Request: Return every line of the material below that contains the word "measuring", copied in full. Case counts, so match only lines that use that exact capitalization.

-=-=-

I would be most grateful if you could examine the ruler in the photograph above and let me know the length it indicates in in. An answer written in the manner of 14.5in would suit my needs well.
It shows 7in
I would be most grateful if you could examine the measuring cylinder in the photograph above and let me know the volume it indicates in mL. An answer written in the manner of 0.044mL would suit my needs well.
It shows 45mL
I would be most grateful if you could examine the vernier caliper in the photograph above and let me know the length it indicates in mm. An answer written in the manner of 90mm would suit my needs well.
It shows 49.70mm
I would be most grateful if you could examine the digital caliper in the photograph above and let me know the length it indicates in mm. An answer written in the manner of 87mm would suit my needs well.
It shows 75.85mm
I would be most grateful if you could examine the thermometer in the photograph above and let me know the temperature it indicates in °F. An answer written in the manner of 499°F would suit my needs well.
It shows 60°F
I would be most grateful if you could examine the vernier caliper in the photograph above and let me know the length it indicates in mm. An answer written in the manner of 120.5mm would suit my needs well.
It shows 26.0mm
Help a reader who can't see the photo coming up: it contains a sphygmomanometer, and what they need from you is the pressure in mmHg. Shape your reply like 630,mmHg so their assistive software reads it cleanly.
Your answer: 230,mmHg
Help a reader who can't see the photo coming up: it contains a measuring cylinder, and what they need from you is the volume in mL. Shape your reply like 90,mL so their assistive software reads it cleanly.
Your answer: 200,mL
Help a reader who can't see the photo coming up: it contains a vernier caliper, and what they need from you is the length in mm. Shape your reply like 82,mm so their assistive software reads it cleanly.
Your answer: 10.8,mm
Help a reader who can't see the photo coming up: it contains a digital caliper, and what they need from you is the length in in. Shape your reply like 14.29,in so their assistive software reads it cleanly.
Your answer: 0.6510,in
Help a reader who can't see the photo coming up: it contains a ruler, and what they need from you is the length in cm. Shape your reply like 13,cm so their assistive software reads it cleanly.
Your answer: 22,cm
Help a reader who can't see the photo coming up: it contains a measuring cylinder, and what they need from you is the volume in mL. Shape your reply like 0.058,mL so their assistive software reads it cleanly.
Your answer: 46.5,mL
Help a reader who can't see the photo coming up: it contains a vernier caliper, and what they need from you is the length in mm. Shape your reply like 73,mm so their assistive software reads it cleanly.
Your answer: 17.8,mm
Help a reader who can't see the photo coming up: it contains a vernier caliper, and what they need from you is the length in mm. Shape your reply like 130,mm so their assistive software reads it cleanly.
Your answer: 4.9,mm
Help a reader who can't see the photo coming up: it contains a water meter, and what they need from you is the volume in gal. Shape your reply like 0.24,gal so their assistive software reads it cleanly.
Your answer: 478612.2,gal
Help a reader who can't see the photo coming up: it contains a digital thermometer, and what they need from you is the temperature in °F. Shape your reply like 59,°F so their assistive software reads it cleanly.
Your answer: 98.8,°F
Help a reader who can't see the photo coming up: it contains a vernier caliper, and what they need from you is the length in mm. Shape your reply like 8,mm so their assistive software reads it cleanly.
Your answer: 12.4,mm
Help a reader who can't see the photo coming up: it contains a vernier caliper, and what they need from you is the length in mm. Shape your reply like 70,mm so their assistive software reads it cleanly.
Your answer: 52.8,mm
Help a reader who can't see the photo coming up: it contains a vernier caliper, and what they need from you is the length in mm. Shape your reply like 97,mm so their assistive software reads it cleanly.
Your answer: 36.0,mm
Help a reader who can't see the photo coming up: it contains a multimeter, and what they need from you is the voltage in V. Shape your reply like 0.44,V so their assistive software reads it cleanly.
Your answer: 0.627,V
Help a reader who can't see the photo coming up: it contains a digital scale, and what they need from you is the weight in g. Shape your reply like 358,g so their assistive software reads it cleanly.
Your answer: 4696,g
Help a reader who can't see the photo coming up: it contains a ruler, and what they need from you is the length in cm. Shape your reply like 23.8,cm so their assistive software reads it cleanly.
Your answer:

-=-=-

Your solution:
I would be most grateful if you could examine the measuring cylinder in the photograph above and let me know the volume it indicates in mL. An answer written in the manner of 0.044mL would suit my needs well.
Help a reader who can't see the photo coming up: it contains a measuring cylinder, and what they need from you is the volume in mL. Shape your reply like 90,mL so their assistive software reads it cleanly.
Help a reader who can't see the photo coming up: it contains a measuring cylinder, and what they need from you is the volume in mL. Shape your reply like 0.058,mL so their assistive software reads it cleanly.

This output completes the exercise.